Un buen puñado de ciudadanos de las comunidades autónomas mal llamadas ‘históricas’, piensan en otra clave. Ellos piensan en su propio interés en contra del interés general del país y asumen como cierto que el resto de España les está robando cosas que en realidad nos pertenecen a todos. Quieren lo mejor para ellos y para sus propias comunidades autónomas y si en sus pretensiones se anteponen los intereses de extremeños, manchegos o leoneses (pocas regiones tan históricas como León), se les pone el dedo corazón muy tieso y saludan al tendido con una enorme ‘peineta’.

Los políticos de esas comunidades, queriendo sacar partido de la situación, coquetean con ese sentimiento nacionalista, con la política idiomática, los mensajes y las costumbres, alimentando con más o menos intención esa desafección hacia el resto de España, quedando como lo más guay o como se dice ahora, lo más ‘cool’, del arco parlamentario.

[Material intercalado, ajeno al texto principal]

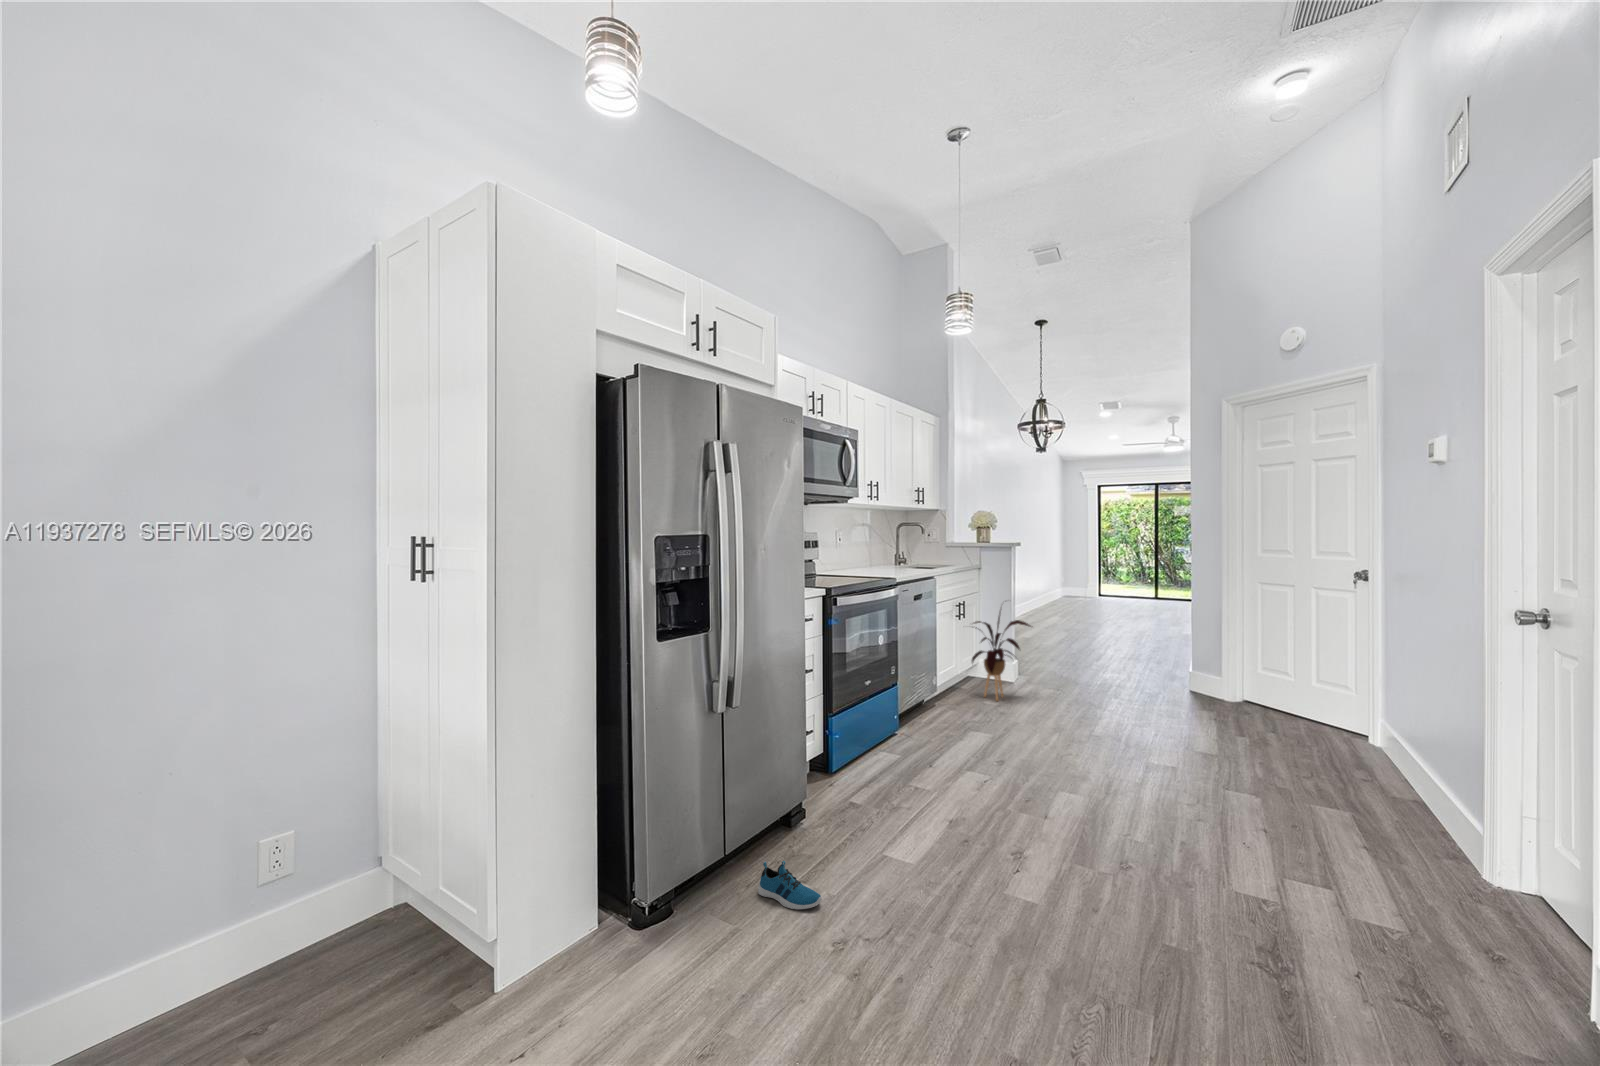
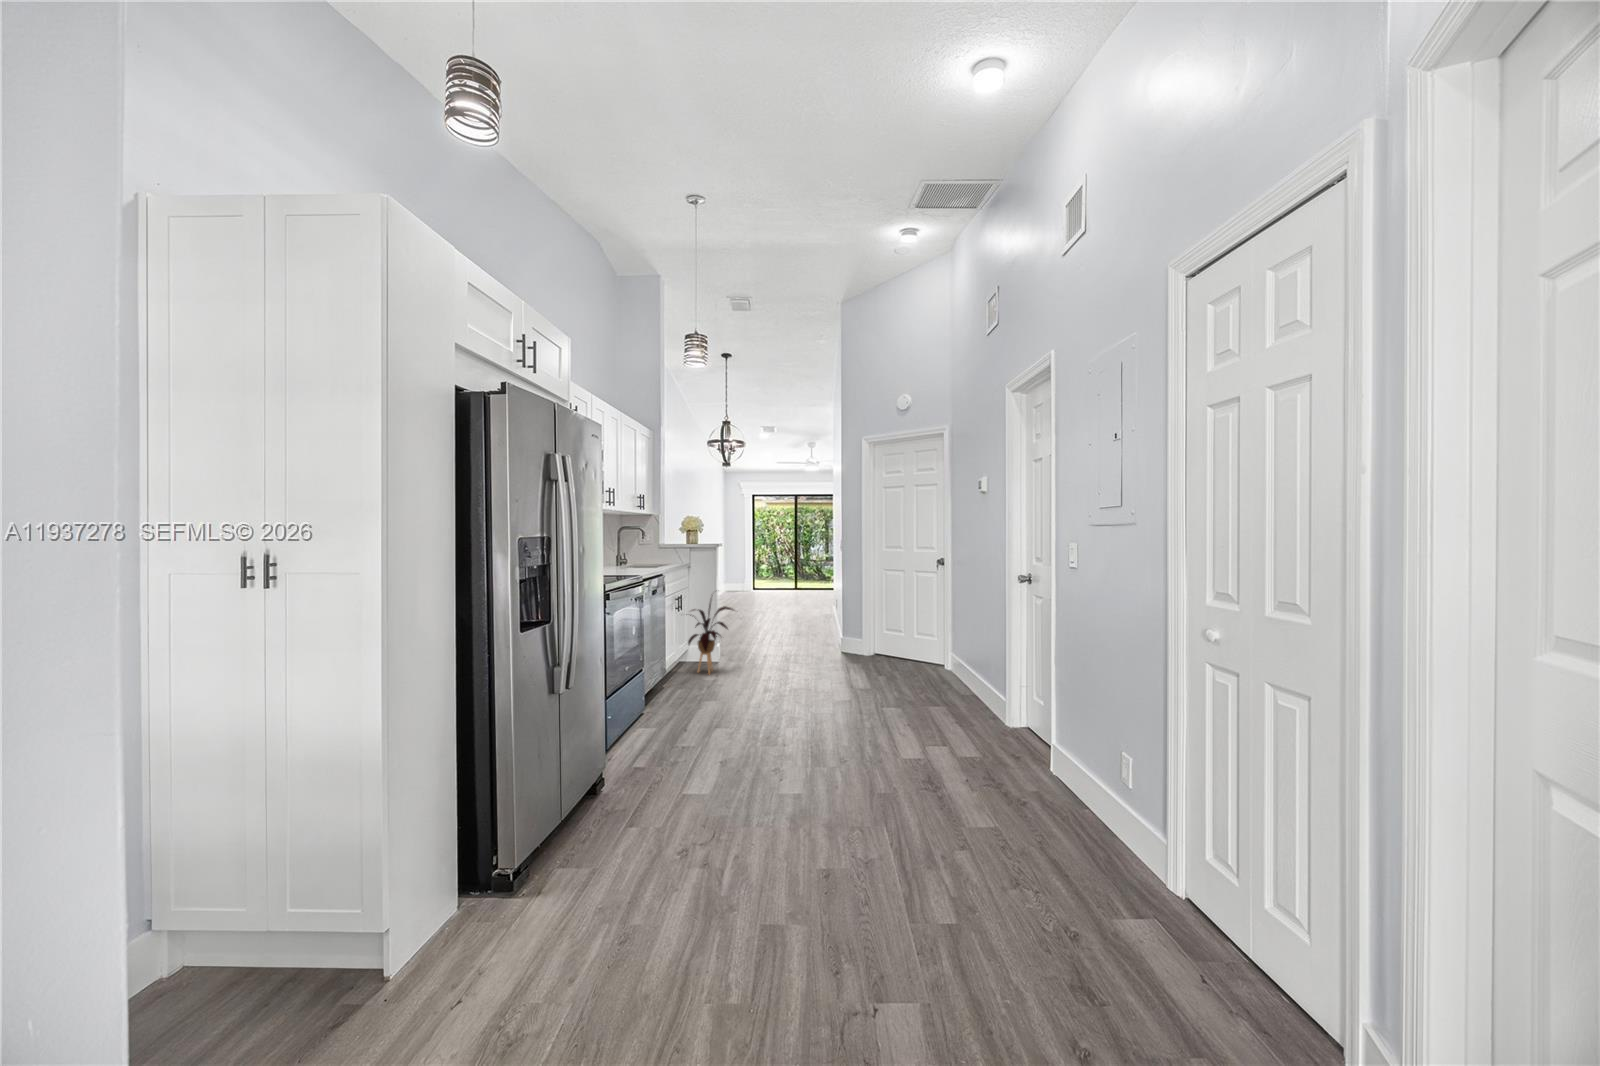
shoe: present [758,861,822,909] -> none [603,783,657,815]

Entre esos políticos habría que diferenciar dos grupos. Los hasta cierto punto bienintencionados partidarios de una ‘equidistancia’ en la que confunden moderación con vacío ideológico (tanto de izquierda, de derecha o de centro) y los políticos de un segundo grupo, malintencionados o malnacidos que siempre justificaron, justifican y justificarán la violencia para conseguir sus objetivos.

Unos por malos y otros por tontos, dan una pátina nacionalista a la educación, las subvenciones, las televisiones públicas y hasta la sanidad, de manera que los ciudadanos desde su más tierna infancia van generando un rechazo a España y los nuevos políticos que van llegando con ese espíritu equidistante, cada vez tienen que endurecer su discurso para seguir siendo guays en esa espiral de destrucción de la prosperidad nacional.